Pivô das “denúncias” de Glenn e da Folha de S.Paulo contra Alexandre de Moraes em agosto de 2024, Tagliaferro afirmou que sua prisão em 9 de maio de 2023 por violência doméstica foi “armação política”.
Na ocasião, o celular dele foi apreendido ilegalmente pelo delegado José Luiz Antunes, que “disse havia chegado uma ordem do ministro Alexandre de Brasília, que esse telefone seria encaminhado a São Paulo e depois para Brasília'”. O aparelho, no entanto, nunca foi enviado a Brasília e, segundo Tagliaferro, teria sido manipulado nos seis dias em que passou sob a responsabilidade da Polícia paulista.
“A absoluta estranheza desde a apreensão em uma delegacia completamente diversa dos fatos inicias, sua forma desvinculada a qualquer decisão judicial, sua devolução sem respeito ao procedimento de deslacre na minha presença, uma certidão que demonstra que o conteúdo foi acessado e o fato de estar corrompido e impedir a migração dele para o aparelho novo não são mais do que suficientes?

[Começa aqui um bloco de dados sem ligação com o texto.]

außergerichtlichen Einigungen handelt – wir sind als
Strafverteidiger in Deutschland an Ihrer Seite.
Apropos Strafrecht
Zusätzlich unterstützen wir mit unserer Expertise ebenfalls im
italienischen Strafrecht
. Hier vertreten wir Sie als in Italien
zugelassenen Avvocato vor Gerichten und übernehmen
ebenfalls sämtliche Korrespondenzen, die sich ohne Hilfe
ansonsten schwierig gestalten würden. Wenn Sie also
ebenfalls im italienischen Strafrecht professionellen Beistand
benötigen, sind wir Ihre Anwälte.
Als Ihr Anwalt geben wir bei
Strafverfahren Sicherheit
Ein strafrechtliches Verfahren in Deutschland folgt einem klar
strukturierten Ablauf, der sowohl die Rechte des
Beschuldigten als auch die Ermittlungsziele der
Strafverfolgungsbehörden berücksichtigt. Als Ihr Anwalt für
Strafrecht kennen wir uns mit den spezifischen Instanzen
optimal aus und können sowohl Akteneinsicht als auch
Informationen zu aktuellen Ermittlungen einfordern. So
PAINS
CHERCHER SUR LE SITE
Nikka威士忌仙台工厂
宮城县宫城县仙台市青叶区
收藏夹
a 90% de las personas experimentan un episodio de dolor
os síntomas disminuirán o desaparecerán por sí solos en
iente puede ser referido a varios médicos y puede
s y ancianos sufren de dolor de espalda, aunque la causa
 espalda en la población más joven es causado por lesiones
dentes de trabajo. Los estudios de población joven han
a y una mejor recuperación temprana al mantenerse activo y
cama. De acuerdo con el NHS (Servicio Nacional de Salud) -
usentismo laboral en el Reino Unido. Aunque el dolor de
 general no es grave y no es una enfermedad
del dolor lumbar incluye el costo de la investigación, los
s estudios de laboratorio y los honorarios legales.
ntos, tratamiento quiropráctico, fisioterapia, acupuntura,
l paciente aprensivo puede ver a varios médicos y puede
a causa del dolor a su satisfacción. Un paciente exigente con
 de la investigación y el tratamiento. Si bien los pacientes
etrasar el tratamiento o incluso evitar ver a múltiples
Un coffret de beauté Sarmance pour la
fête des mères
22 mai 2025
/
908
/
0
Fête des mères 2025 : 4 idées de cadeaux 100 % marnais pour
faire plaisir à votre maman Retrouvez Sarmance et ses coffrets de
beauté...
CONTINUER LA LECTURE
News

Me parece bastante lógico que alguém manipulou o aparelho durante os seis dias”, disse em entrevista ao Estadão.
Em uma das reportagens citada por Alexandre de Moraes na sentença – “Carla Zambelli e o celular de Tagliaferro, por onde teriam vazado as “denúncias” da Folha contra Moraes” -, a Fórum antecipou que as conversas foram vazadas do celular de Tagliaferro e que o aparelho ficou seis dias em posse da Polícia Civil comandada por Tarcísio de Freitas.
Outra questão levantada pela Fórum na reportagem é quem teria antecipado e fornecido fotos da prisão de Tagliaferro à deputada bolsonarista Carla Zambelli (PL-SP).
Antes de qualquer notícia na mídia, Carla Zambelli divulgou na rede X na manhã do dia 9 de maio que “o assessor de um homem poderoso no Brasil está na delegacia, porque tentou matar a esposa, dando vários tiros dentro de casa ontem à noite”.
“A imprensa está querendo esconder, mas já temos gente nossa na porta da delegacia, esperando ele sair. Mais tarde darei notícias”, diz a publicação da bolsonarista, claramente uma ilação em relação ao que de fato estava ocorrendo.
Às 9h03 do mesmo dia, Zambelli voltou à tona e publicou uma foto de Tagliaferro dentro do camburão, algemado.
“O xerife das fake News. A pergunta que não sei responder e já fiz um pedido de informações: ele ainda está trabalhando para o ministro Alexandre de Moraes?”, indagou a deputada nas redes, incitando a horda de seguidores contra o ministro do STF.